== EXTRACT PROVIDED

The final outcome variable was a measure of scale validity. Specifically, we examined the correlations between the scales and four demographic variables to which they were likely to be related. We compared how these relationships differed across the three devices, on the assumption that weaker relationships indicate higher levels of random measurement error.
Results
The sample counties do not constitute a probability sample, and we did not weight the results. Most of the analyses do take into account the clustering of the data by county, using the SAS survey procedures for this purpose. 2 The clustering of the sample affects the variability of the results, and the SAS procedures use standard methods to adjust for this (see, e.g., Rao & Scott, 1987). Table 1 shows the key results for the five outcomes we examined.
Data Quality Measures (and Sample Sizes) by Device Type.
Note. Parenthetical entries are sample sizes. Mean completion times were computed after we dropped the five fastest and five slowest overall times; the mean number of missing items is based on respondents who answered at least two thirds of the questions.
Item Nonresponse
A few of the sample cases skipped many of the questions. We dropped the 16 “respondents” who skipped a third or more of the questions from our analysis of item nonresponse; they were spread across all three device types. In an analysis of covariance that included the number of missing answers as the dependent variable and device type as the independent variable, with race, sex, age, and education as covariates, we found no significant differences across the three device types (see Table 1).
Straightlining
Overall, about half of the respondents straightlined at least once (50.2%), picking the same answer option for every item in one or more of the six batteries of similar items. This figure rises to about 70% if we include respondents who gave the same answer to every item or to every item but one in at least one of the six batteries in the questionnaire. We carried out logistic regression analyses on both of these outcome variables, using a model that included device type, as well as race, sex, age, and education as covariates. We found no significant differences in straightlining across the three device types.
Completion Times
Like many prior studies (e.g., Andreadis, 2015; Buskirk & Andrus, 2014; de Bruijne & Wijnant, 2013; Keusch & Yan, 2016; Struminskaya et al., 2015), ours found that respondents took longer to complete the survey on a smartphone (25.3 min on average for the sections of the questionnaire that were self-administered for all respondents; the median was 23.2 min) than on a tablet (20.8 min on average; median of 18.8 min) or a laptop (22.4 min on average; median of 19.4 min). The means exclude the five fastest and the five slowest overall completion times—that is, the top and bottom 1% of the times (cf. Ratcliff, 1993). The pattern is the same if we include these extreme observations. The difference across the three device groups in average completion time was highly significant—F(2, 7) = 26.3, p < .001 (see the fourth row of Table 1). A contrast comparing the smartphone group with the other two groups was also highly significant, F(1, 7) = 51.3, p < .001.

====

• _WORK INSTRUCTION 1_: Retype the survey excerpt from "Data Quality Measures" up to and including "(see Table 1).".
• _WORK INSTRUCTION 2_:
Answer these questions using the survey excerpt:
(a) How many respondents were dropped from the item nonresponse analysis?
(b) What percentage of respondents straightlined at least once?
(c) What was the average completion time on a smartphone?
• _WORK INSTRUCTION 3_: Proceed with the survey excerpt, picking up after its final sentence.

== INPUT DATA

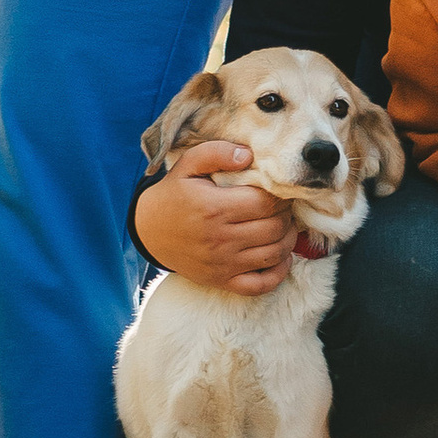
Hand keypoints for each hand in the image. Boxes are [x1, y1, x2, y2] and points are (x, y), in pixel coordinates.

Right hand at [134, 140, 295, 294]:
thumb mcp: (187, 165)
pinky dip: (278, 272)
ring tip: (284, 225)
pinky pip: (261, 285)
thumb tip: (248, 155)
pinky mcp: (221, 281)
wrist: (149, 231)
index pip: (266, 202)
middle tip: (283, 206)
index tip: (278, 188)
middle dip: (286, 214)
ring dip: (288, 239)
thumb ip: (217, 152)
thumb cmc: (173, 195)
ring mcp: (222, 264)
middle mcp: (220, 239)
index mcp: (214, 208)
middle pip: (274, 228)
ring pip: (273, 254)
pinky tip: (280, 256)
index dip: (280, 194)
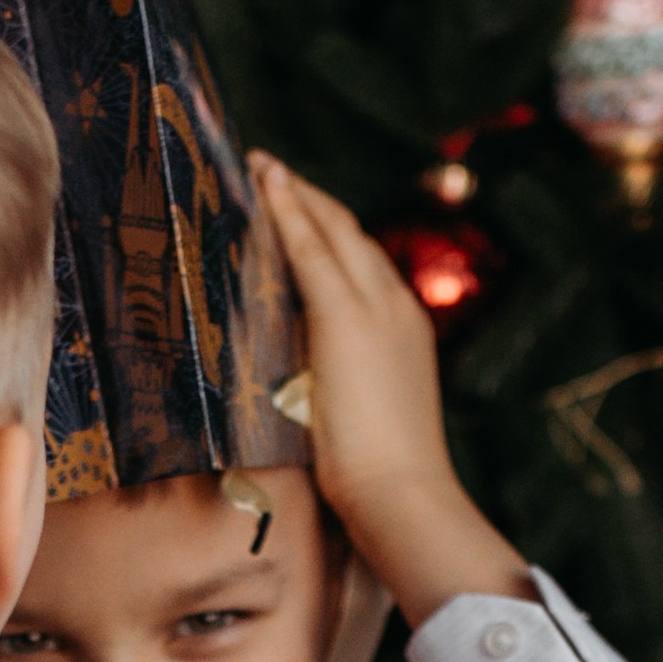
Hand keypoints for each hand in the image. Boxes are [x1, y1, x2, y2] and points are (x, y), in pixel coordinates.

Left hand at [250, 150, 532, 630]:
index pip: (362, 267)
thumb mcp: (353, 418)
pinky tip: (266, 185)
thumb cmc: (376, 479)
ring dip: (296, 195)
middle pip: (351, 236)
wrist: (401, 493)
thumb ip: (332, 386)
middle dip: (310, 200)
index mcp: (401, 331)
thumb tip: (300, 382)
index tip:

====

• _WRITTEN ANSWER 1_:
Data Quality Measures (and Sample Sizes) by Device Type.
Note. Parenthetical entries are sample sizes. Mean completion times were computed after we dropped the five fastest and five slowest overall times; the mean number of missing items is based on respondents who answered at least two thirds of the questions.
Item Nonresponse
A few of the sample cases skipped many of the questions. We dropped the 16 “respondents” who skipped a third or more of the questions from our analysis of item nonresponse; they were spread across all three device types. In an analysis of covariance that included the number of missing answers as the dependent variable and device type as the independent variable, with race, sex, age, and education as covariates, we found no significant differences across the three device types (see Table 1).

• _WRITTEN ANSWER 2_:
(a) 16
(b) 50.2%
(c) 25.3 minutes

• _WRITTEN ANSWER 3_:
Scale Reliability
We assessed scale reliability in two ways. We first calculated values of Cronbach’s α for four sets of items intended to form unidimensional scales. As can be seen from the middle four rows of Table 1, the αs are uniformly quite high—.858 is the lowest—but they do not differ systematically by device type. The χ2 values given in the bottom panel of the last columns are from a test originally devised by Feldt, Woodruff, and Salih (1987) and implemented in an R package (Diedenhofen & Musch, 2016). None of them indicates significant differences in scale reliabilities by device type.
We then performed IRT analysis on all four scales and compared scale information functions by device type. Scale information functions indicate the range of the underlying construct where the scale is most useful for discriminating among people—that is, it is a measure of how precise the scale measures people at different levels of the underlying construct the scale is supposed to measure. A higher scale information function indicates more precision and higher reliability. We plotted the scale information function for all fours scales. We display the curves for Scale 3 in Figure 2; the remaining curves are presented in Appendix B.

Scale information curves by device type for Scale 3.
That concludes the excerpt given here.